Questionable survey: Craig Cannonier believes the Household Expenditure Survey, released by the Department of National Statistics last week, doesn't accurately reflect the financial situation most Bermudians find themselves in.

Statistics don’t give the full picture of life in Bermuda, Craig Cannonier has warned.

The Premier said the fact that incomes have risen, according to Government’s latest spending survey, doesn’t depict the true gravity of Bermuda’s problems.

“Statistics can tell us the truth; they can also hide the truth,” Mr Cannonier said last night.

His response was made to reports on the 2013 Household Expenditure Survey, issued on Friday by the Department of Statistics, which showed a 35 percent increase in weekly household income since the last survey in 2004.

Mr Cannonier said he didn’t dispute the statistics.

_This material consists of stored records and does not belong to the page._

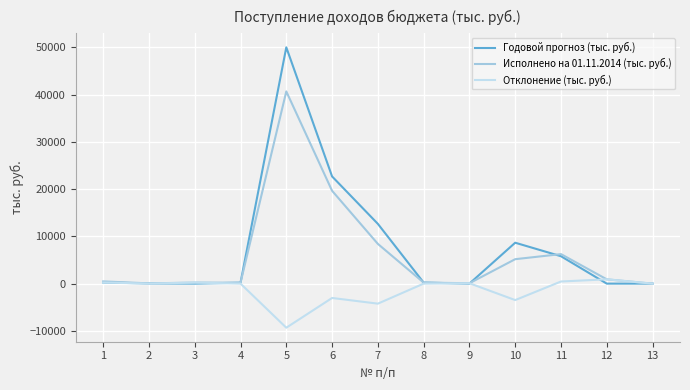

At which category does the chart reach its peak across all series?

5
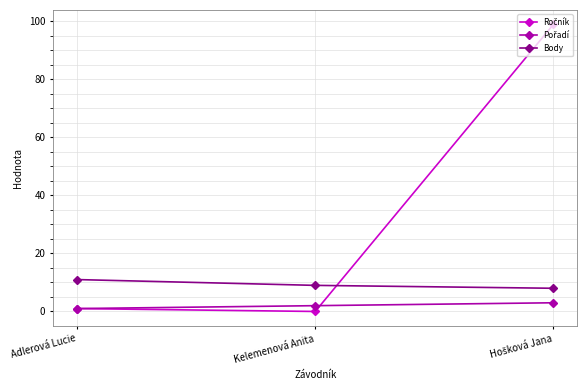

What is the label of the 1st point from the left?

Adlerová Lucie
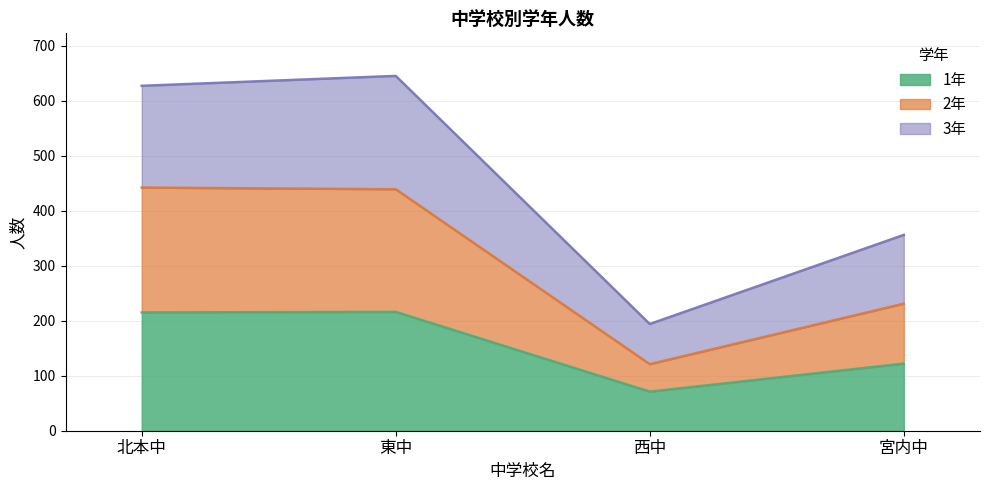

What is the total value across all series at 東中?

645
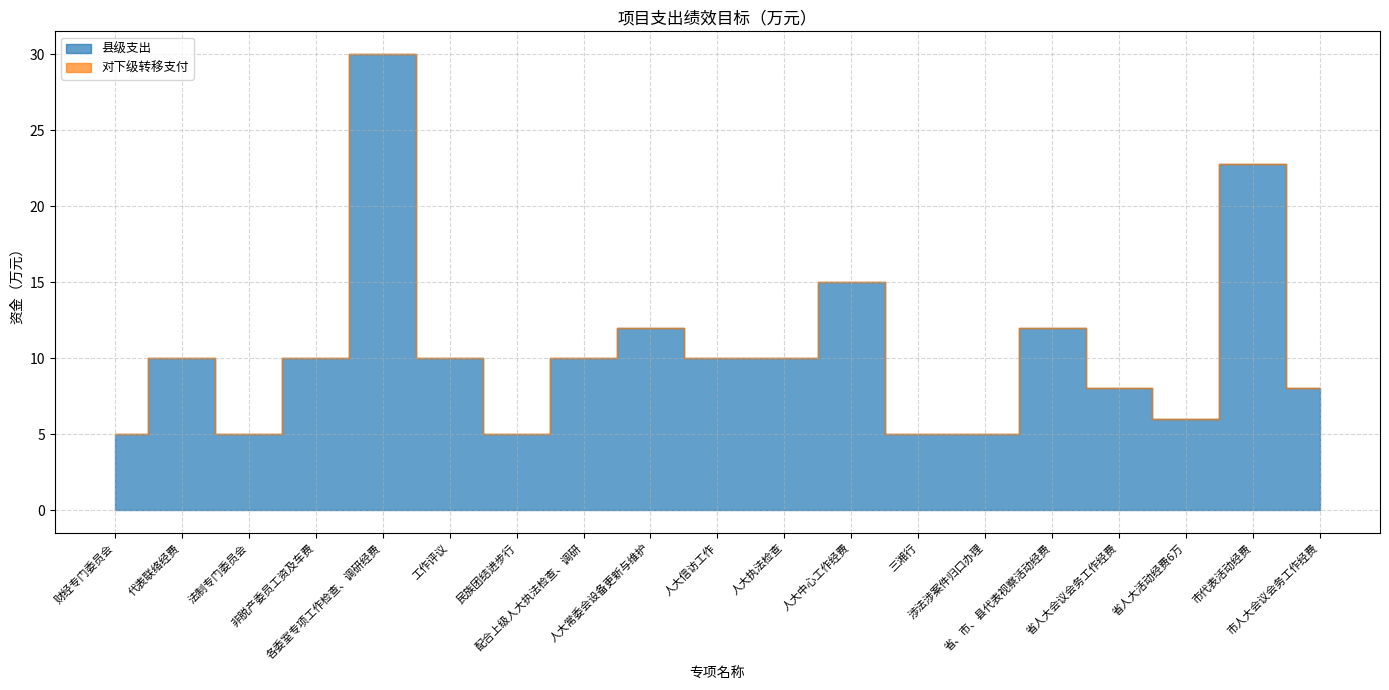

How many lines are shown in the chart?

1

“But statistics can also distract from the truth,” he added.

“In this instance, it is the truth that thousands of Bermudians are not better off than they were a decade ago. Thousands remain unemployed, or earning less, and thousands who depend on them have to get by with less.”

The Premier’s statement, shown in full in today’s Letters to the Editor, alluded to “deep-seated, inherited trends”.

Such trends had resulted in “two Bermudas”: one thriving, and the other “struggling every day to make ends meet”.

Friday’s report came with some qualifying remarks of its own: while weekly household income rose from $2,043 in 2004 to $2,767 last year, or 35 percent, prices also surged 31 percent on average.

After factoring out inflation, the report observed that the 2013 average weekly income earned by households was reduced to “$2,112, in real terms”.

“Nonetheless, the real dollar value still showed a level of growth in weekly household income from the real 2004 level.”

Households also dropped in size between surveys: the 2004 average of 2.33 people dropped to 2.21 by last year.

The Statistics report further noted: “Extended family households increased sharply by 10 percentage points in 2013.

“This increase indicates a shift of related families changing their living arrangements to reside together, perhaps to share household costs as a result of unemployment and the downturn in the economy.”

Last night, a Government spokesman reiterated that the Premier had taken no issue with the survey itself.

“The point here is that you can throw statistics around all day to portray something a certain way, and some statistics will speak more loudly than others,” the spokesman said, adding that Mr Cannonier was pointing out “a larger reality beyond the statistics”.